Williams and his newest band, the Jelly Roll Mortals, are one of 50 musical groups or performers that will take the stage Sept. 14 for the 31st annual Takoma Park Folk Festival to be held 11 a.m. to 6:30 p.m. at the Takoma Park Middle School.
Williams and the Jelly Roll Mortals will perform from 4 p.m. to 5 p.m. on the 7th Heaven stage, mixing well-known covers with their own distinct folk-rock acoustic songs.
The festival also will feature space for 45 arts and craft booths, community service booths and, of course, food vendors of all types. Shuttle buses will run from the Montgomery College parking garage and the Takoma Metro station to the event throughout the day free of charge, and walking routes to the festival will be clearly marked. Admission will be free.

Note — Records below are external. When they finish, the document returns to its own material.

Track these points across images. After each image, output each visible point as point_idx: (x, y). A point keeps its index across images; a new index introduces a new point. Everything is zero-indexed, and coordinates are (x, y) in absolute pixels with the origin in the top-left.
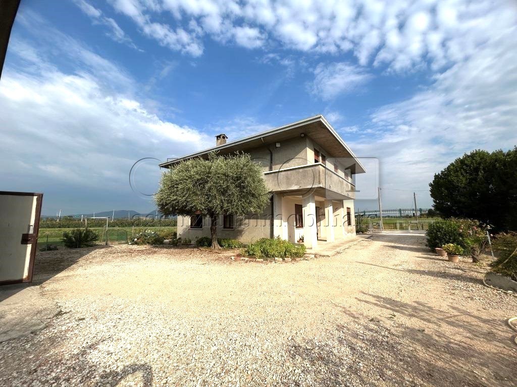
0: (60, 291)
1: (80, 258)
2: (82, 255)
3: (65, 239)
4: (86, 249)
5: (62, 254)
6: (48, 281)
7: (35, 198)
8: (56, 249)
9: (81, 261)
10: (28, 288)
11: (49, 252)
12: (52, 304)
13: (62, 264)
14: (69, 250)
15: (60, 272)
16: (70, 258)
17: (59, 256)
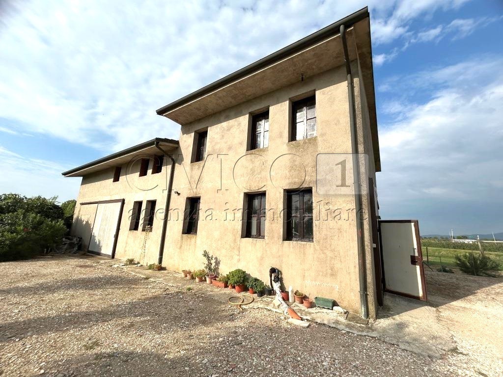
0: (456, 323)
1: (478, 289)
2: (481, 286)
3: (458, 262)
4: (486, 279)
5: (457, 279)
6: (444, 307)
7: (413, 224)
8: (451, 272)
9: (481, 293)
10: (426, 307)
11: (444, 273)
12: (447, 334)
13: (458, 291)
14: (466, 276)
15: (456, 300)
16: (467, 286)
17: (454, 280)
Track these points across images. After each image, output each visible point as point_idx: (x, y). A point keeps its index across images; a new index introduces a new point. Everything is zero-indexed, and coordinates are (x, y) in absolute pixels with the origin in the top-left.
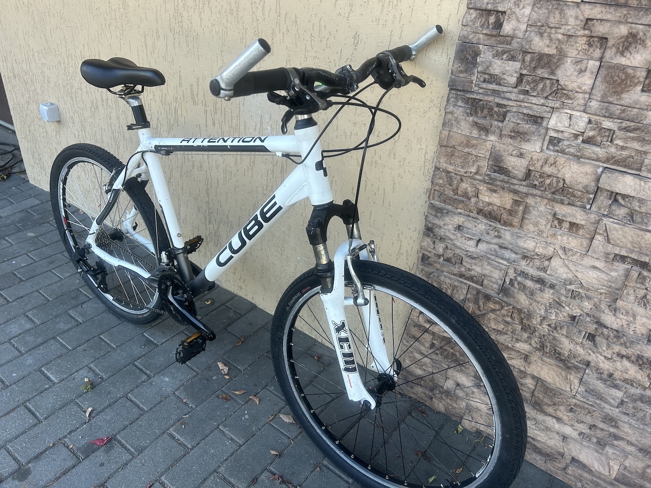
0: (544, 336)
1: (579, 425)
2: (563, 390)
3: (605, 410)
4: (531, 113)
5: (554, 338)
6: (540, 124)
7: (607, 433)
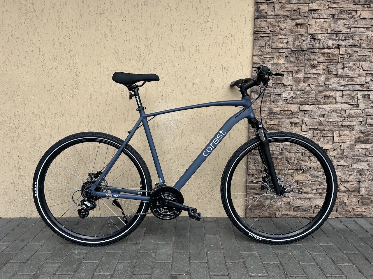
0: (296, 164)
1: (313, 191)
2: (306, 181)
3: (319, 181)
4: (278, 94)
5: (300, 163)
6: (280, 96)
7: (321, 189)
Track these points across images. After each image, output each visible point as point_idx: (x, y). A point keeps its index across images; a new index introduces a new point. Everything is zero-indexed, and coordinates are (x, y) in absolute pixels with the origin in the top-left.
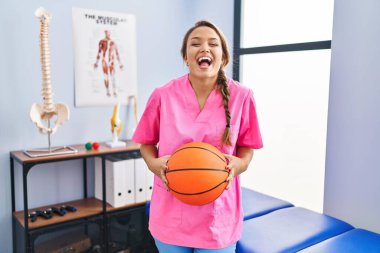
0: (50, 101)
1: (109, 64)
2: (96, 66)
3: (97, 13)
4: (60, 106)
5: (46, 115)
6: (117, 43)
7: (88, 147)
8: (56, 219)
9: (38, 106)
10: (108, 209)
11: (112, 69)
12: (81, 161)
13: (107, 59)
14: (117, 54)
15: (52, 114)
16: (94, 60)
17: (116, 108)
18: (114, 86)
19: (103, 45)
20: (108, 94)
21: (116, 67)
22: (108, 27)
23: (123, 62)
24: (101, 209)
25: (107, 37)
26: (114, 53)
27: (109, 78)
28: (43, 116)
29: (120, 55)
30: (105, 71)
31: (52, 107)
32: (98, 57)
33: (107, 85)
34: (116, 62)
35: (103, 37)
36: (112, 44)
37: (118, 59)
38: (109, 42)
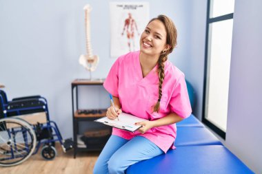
0: (90, 54)
1: (131, 33)
2: (123, 34)
3: (124, 4)
4: (95, 57)
5: (90, 61)
8: (91, 115)
9: (85, 56)
11: (132, 35)
13: (129, 30)
14: (136, 27)
15: (92, 61)
18: (134, 46)
19: (127, 22)
22: (131, 11)
25: (130, 17)
26: (134, 26)
29: (138, 27)
30: (128, 37)
31: (91, 57)
32: (124, 29)
33: (129, 45)
35: (127, 17)
36: (133, 21)
37: (137, 29)
38: (131, 20)
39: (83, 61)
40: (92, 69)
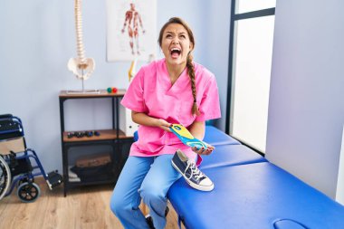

"We're telling people don't park in the neighborhood because there's not enough space," cautioned event spokeswoman Nancy Nickell.
Nickell, who has been working with the festival since 2000, said the event draws about 4,000 attendees each year. As many as 300 volunteers lend a hand the day of the festival, she said.
"We're actually able to put on a very large event with very little money because the labor is all volunteer," Nickell said, adding that it is not too late to volunteer for this year's event. Those interested can visit the festival Web site, www.tpff.org.
Nickell has a more personal connection with the festival; she credits the event with her decision to move back to Takoma Park after she and her husband passed a house for sale following the 1999 folk fest. They eventually bought the house.
"A neighbor told me a couple months later that, well, if you owe your house to the festival then you should volunteer for the festival!" Nickell said with a laugh. She is not alone among residents who find themselves drawn back to the festival.
Performer Spencer Bates also will return after his debut performance at last year's celebration. Bates, a self-taught pianist and singer, won the festival's prize for local talent last year and will play an hour-long set of his uniquely-interpreted tributes and some of his favorite songs from his two recent albums.
"The folk festival heavily values originality, artistry, nuance, creativity; all that stuff," he said. "At a folk festival, the people are there to experience culture. It's sort of the perfect venue for what I've been looking for."
Bates will perform 2 p.m. to 3 p.m. on the 7th Heaven stage space, and again along with a Bob Dylan tribute group performing later in the festival.
A complete listing of the various performances on the seven stages, food stalls, crafts and entertainment information can be found on the festival's Web site along with volunteer information and directions to the event.